In Poliziano's school he had learned eloquence and taste, but not modesty, not sobriety of manners. These good and bad qualities combined in him could make him appear a good-looking garzone, an amiable libertine, and therefore his society was eagerly sought after by the brilliant young men of the primary Florentine families. When a learned man keeps gravity in his manners, he will demand the esteem, but not already the intimacy of the great ones of the beautiful world. If he then dilutes his eyebrow and becomes a beautiful spirit, then he will be honored with their domesticity and made a partaker of the vices and frequent orgies of their class. Such was the case with Peter Crinito

He died just 32 years old of Pneumonia after a singular accident:

An intemperate joviality was to him the cause of contumelia and later even of death. Finding himself one evening in Pier Martelli's Scandiana villa at a genial extravaganza, and reveling in the guests with petulant license, a whole bucket of water was poured on him by playful brawl, which stiffened his limbs.
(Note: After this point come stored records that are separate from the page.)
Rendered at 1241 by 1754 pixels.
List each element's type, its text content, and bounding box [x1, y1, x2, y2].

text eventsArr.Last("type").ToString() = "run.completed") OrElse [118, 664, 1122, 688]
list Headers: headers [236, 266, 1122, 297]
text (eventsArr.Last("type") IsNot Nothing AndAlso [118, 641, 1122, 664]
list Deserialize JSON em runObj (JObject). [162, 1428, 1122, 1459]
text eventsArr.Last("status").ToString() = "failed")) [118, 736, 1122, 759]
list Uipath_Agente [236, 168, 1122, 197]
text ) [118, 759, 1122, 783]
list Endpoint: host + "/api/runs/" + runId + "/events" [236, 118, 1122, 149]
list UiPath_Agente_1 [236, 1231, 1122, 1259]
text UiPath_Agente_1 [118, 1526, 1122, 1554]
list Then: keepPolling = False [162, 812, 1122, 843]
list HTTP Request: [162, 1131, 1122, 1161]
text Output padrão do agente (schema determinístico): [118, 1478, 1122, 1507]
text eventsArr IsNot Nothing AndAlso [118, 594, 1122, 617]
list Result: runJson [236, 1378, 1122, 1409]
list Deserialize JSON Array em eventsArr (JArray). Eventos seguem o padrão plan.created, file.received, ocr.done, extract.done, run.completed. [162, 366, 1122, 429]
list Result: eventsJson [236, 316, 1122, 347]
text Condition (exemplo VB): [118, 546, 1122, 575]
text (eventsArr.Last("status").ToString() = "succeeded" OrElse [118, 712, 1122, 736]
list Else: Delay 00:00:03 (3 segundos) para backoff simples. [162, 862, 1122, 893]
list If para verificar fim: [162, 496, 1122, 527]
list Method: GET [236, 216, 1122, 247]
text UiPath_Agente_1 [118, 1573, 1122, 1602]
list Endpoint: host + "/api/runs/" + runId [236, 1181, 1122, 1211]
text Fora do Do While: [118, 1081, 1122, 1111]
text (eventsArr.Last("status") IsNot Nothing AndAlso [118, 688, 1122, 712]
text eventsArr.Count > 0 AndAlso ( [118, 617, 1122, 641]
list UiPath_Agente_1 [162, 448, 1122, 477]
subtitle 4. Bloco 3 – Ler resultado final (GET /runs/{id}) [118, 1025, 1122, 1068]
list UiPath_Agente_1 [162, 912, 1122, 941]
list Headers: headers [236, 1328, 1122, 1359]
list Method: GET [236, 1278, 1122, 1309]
The regret he conceived at such an affront, coupled with some physical indisposition contracted from the excessive dampness, drew him, to the grave.

In addition to a collection of his Latin Prose and rhymes, two other works were printed posthumously: in 1527 the Poematum libri duo, or the life of Sallust, and, in 1552, the commentary on Book XVI of Cicero Familiari. Unpublished is his Zibaldone preserved today in manuscript at the Bavarian State Library in Munich.